Filme zu bewerten hat meistens etwas sehr Persönliches. Natürlich kann man und sollte man versuchen, so unvoreingenommen wie möglich an einen Film heranzugehen, aber manchmal geht das halt einfach nicht. Hier zum Beispiel haben wir einen Film, der in Schottland spielt. Der die schottische Landschaft, vor allem die Insel Skye, sehr ausführlich zeigt und sie auch zu einem Teil des Films macht. Der die Nebendarsteller ihren eigenen Dialekt sprechen lässt. Und der einfach so durch und durch schottisch ist, wie man es heutzutage sonst nur von BRAVEHEART kennt. Dummerweise ist der Maulwurf sehr großer Schottland-Fan, und damit hat der Film per Definition bereits gewonnen. Der Hubschrauberflug über die Insel zeigt jede Menge wundervoller Landschaften, präsentiert einige der Sehenswürdigkeiten, und lässt mein Maulwurfsherz erbeben vor Freude. Was stört es da, dass die Dramaturgie so holprig ist wie die schottische Heidelandschaft? Dass das Tempo von Beginn an sehr hoch ist, durch fetzige Musik oft sogar noch gesteigert wird, und damit Ansätze einer ausgeklügelten Story glatterdings überbügelt werden? Dass manche der Figuren, wie etwa der Haifischjäger Hutchinson, so platt wirken wie ein flaches Shortbread und eigentlich(!) keinerlei Existenzberechtigung haben? (Was auch nichts macht, denn die Annäherung zwischen Held und Freund ist so dermaßen hanebüchen, dass es einen schaudern könnte wie im schottischen Winter.) Dass der Schurke im Hintergrund während des Films kaum einmal zu sehen ist, und sogar gefühlt erst 10 Minuten vor Ende überhaupt einen Namen erhält? Dass das Ende mehr als nur reichlich seltsam ist, und eher auf eine mögliche Fortsetzung hinweist als auf einen runden Abschluss?
Tatsächlich war ursprünglich geplant, eine Filmserie mit Philipp Calvert in der Hauptrolle zu drehen, und zwar genau zu der Zeit, in der Sean Connery seinen Abschied als James Bond nahm.
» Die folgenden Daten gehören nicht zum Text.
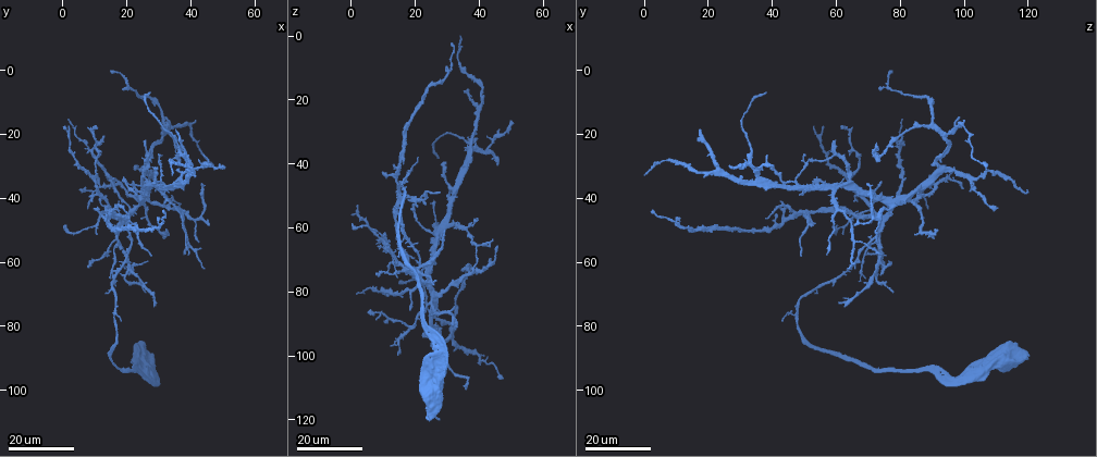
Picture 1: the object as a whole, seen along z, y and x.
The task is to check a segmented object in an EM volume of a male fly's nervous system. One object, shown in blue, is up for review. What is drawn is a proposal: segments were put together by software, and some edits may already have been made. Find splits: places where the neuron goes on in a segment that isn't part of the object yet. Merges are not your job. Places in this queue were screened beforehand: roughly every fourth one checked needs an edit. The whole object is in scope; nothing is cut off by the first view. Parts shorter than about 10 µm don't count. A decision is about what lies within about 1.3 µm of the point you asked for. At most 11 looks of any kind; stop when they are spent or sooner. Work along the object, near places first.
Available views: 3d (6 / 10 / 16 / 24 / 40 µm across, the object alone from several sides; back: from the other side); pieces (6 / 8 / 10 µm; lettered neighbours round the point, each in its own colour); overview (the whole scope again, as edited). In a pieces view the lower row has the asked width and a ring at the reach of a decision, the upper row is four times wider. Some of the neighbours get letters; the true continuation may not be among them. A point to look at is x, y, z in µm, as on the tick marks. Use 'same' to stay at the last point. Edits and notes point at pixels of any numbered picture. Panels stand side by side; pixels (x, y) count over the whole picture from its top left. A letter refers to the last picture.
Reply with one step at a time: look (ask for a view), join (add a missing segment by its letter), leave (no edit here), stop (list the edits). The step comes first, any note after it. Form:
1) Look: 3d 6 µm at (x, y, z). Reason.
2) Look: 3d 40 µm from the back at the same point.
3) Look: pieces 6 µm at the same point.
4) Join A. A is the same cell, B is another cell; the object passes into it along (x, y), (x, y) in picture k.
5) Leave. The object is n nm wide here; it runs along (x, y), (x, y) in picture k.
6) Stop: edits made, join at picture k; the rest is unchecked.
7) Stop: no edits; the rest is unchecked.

Look: 3d 24 µm at (35, 44, 110). Long arm stops here.

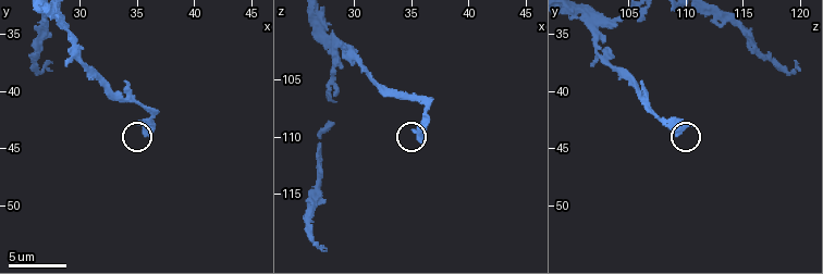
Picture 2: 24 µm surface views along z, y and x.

Die Produzenten wollten also einen Ersatz für die Bond-Serie haben und drehten daraufhin DAS MÖRDERSCHIFF. Nun ja, die Historie ist bekannt: Sean Connery kehrte für DIAMANTENFIEBER zurück, und die Calvert-Serie war, auch weil der Film in den USA nicht besonders erfolgreich war, gestorben. Was man durchaus nachvollziehen kann, denn obwohl das Drehbuch, von Alistair MacLean persönlich verfasst und stark an den üblichen Bond-Mechanismen orientiert, sich sehr nah an den Roman hält, und nur das bleihaltige Showdown sich vom eher dialoglastigen Ende des Romans unterscheidet, so liegen die Schwächen des Films doch ganz eindeutig bei der Regie, die es nicht schafft, den Figuren wirklich Leben einzuhauchen. Man merkt deutlich, dass der Belgier Etienne Périer aus dem B-Sektor stammt, und entsprechend hat der Produzent die Wahl des Regisseurs auch als einzigen Fehler benannt …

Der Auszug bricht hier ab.